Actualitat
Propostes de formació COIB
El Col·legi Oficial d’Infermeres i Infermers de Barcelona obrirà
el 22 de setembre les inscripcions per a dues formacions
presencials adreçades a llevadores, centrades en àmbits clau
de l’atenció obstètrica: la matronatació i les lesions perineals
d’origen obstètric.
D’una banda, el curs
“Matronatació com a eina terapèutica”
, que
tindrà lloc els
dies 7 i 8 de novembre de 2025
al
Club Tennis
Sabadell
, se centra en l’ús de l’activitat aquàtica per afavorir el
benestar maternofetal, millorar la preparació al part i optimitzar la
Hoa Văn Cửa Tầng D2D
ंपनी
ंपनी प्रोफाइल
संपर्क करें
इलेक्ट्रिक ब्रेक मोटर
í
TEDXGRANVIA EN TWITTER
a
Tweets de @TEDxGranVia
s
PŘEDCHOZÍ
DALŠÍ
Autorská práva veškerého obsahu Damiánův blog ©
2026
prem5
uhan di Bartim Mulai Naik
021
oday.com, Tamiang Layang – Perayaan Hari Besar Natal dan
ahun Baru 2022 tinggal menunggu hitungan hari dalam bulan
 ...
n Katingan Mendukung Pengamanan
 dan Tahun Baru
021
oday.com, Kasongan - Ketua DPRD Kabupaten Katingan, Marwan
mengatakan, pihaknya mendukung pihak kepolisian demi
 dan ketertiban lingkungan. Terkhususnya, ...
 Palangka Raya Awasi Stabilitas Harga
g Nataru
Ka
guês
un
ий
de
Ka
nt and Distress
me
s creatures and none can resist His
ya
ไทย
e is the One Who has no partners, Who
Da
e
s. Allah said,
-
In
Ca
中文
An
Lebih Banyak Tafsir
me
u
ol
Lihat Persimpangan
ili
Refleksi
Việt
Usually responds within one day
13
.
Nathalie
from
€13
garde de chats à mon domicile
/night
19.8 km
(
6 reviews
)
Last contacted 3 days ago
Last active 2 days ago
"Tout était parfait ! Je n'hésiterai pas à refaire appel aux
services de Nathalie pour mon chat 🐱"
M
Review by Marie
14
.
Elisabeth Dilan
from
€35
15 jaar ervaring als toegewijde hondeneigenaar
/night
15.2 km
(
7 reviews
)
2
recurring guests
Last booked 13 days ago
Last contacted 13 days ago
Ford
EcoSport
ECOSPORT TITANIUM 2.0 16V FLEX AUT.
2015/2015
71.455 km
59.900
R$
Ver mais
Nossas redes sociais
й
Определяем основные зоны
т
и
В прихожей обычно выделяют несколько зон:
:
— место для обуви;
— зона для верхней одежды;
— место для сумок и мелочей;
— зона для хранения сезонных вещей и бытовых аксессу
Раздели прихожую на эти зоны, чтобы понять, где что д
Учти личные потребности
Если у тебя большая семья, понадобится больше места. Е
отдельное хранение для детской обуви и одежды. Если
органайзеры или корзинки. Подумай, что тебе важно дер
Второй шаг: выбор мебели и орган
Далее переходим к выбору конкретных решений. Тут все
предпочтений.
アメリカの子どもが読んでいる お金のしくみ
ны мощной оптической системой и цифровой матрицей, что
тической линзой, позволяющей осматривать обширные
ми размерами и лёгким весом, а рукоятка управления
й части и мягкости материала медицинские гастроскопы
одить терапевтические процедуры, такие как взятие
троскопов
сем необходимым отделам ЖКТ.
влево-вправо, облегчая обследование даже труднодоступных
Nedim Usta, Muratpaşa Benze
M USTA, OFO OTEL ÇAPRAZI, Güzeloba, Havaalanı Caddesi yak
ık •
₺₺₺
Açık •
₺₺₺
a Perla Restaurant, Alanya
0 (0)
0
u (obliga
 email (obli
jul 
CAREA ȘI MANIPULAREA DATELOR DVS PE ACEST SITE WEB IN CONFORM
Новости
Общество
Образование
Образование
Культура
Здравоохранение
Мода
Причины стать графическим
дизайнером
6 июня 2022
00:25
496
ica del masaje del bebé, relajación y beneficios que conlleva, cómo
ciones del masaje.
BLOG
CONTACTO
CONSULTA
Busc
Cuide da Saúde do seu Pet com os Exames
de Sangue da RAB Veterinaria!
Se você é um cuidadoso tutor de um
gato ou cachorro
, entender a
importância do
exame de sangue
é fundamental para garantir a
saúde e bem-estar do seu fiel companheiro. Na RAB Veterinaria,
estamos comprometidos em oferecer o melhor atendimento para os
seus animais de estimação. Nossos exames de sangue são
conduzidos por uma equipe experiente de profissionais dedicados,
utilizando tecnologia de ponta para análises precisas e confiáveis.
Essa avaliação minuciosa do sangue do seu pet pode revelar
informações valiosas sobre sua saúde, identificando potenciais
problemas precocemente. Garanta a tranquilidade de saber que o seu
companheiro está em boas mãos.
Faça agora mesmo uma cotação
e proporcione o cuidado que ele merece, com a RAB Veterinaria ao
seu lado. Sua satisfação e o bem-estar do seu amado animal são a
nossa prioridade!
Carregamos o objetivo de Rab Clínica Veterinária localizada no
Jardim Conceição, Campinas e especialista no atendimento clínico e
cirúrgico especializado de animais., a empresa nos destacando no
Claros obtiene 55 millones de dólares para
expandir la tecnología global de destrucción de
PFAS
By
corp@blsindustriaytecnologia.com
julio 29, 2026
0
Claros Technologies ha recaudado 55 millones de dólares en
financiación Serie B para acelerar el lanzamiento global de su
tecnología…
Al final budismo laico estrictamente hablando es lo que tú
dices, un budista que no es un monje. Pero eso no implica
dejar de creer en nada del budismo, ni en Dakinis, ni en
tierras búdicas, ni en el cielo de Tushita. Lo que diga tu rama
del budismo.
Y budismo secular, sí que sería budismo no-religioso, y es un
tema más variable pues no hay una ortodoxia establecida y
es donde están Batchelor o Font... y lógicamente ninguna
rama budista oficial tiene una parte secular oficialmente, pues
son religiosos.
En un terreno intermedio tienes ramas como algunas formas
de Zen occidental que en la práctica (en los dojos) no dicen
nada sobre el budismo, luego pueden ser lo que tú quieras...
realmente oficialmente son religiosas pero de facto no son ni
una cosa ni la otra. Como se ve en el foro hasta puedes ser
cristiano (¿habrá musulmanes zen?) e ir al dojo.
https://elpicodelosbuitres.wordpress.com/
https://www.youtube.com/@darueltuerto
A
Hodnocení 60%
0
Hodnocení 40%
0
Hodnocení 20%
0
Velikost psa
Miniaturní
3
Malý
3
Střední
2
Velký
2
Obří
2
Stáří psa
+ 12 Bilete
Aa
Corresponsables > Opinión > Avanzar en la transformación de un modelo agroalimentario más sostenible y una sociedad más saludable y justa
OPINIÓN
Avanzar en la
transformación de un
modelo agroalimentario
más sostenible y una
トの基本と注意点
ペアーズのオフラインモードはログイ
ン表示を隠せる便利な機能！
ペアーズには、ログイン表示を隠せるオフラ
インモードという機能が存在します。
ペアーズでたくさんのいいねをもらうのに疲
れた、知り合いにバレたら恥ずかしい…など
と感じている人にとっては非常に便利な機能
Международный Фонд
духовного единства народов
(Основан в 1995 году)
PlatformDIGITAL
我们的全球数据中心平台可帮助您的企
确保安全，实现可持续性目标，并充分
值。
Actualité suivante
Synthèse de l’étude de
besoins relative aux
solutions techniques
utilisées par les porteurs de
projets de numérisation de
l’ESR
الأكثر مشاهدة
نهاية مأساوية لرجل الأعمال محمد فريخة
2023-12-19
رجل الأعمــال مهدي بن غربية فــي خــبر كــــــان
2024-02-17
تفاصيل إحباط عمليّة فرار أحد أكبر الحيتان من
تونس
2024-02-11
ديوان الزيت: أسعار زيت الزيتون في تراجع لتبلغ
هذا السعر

## The task
In the listing above, start at the line with "conduzidos por uma", go on through the line with "son religiosos.", and copy each of those lines exactly; leave out all the rest.

## Written solution
conduzidos por uma equipe experiente de profissionais dedicados,
utilizando tecnologia de ponta para análises precisas e confiáveis.
Essa avaliação minuciosa do sangue do seu pet pode revelar
informações valiosas sobre sua saúde, identificando potenciais
problemas precocemente. Garanta a tranquilidade de saber que o seu
companheiro está em boas mãos.
Faça agora mesmo uma cotação
e proporcione o cuidado que ele merece, com a RAB Veterinaria ao
seu lado. Sua satisfação e o bem-estar do seu amado animal são a
nossa prioridade!
Carregamos o objetivo de Rab Clínica Veterinária localizada no
Jardim Conceição, Campinas e especialista no atendimento clínico e
cirúrgico especializado de animais., a empresa nos destacando no
Claros obtiene 55 millones de dólares para
expandir la tecnología global de destrucción de
PFAS
By
corp@blsindustriaytecnologia.com
julio 29, 2026
0
Claros Technologies ha recaudado 55 millones de dólares en
financiación Serie B para acelerar el lanzamiento global de su
tecnología…
Al final budismo laico estrictamente hablando es lo que tú
dices, un budista que no es un monje. Pero eso no implica
dejar de creer en nada del budismo, ni en Dakinis, ni en
tierras búdicas, ni en el cielo de Tushita. Lo que diga tu rama
del budismo.
Y budismo secular, sí que sería budismo no-religioso, y es un
tema más variable pues no hay una ortodoxia establecida y
es donde están Batchelor o Font... y lógicamente ninguna
rama budista oficial tiene una parte secular oficialmente, pues
son religiosos.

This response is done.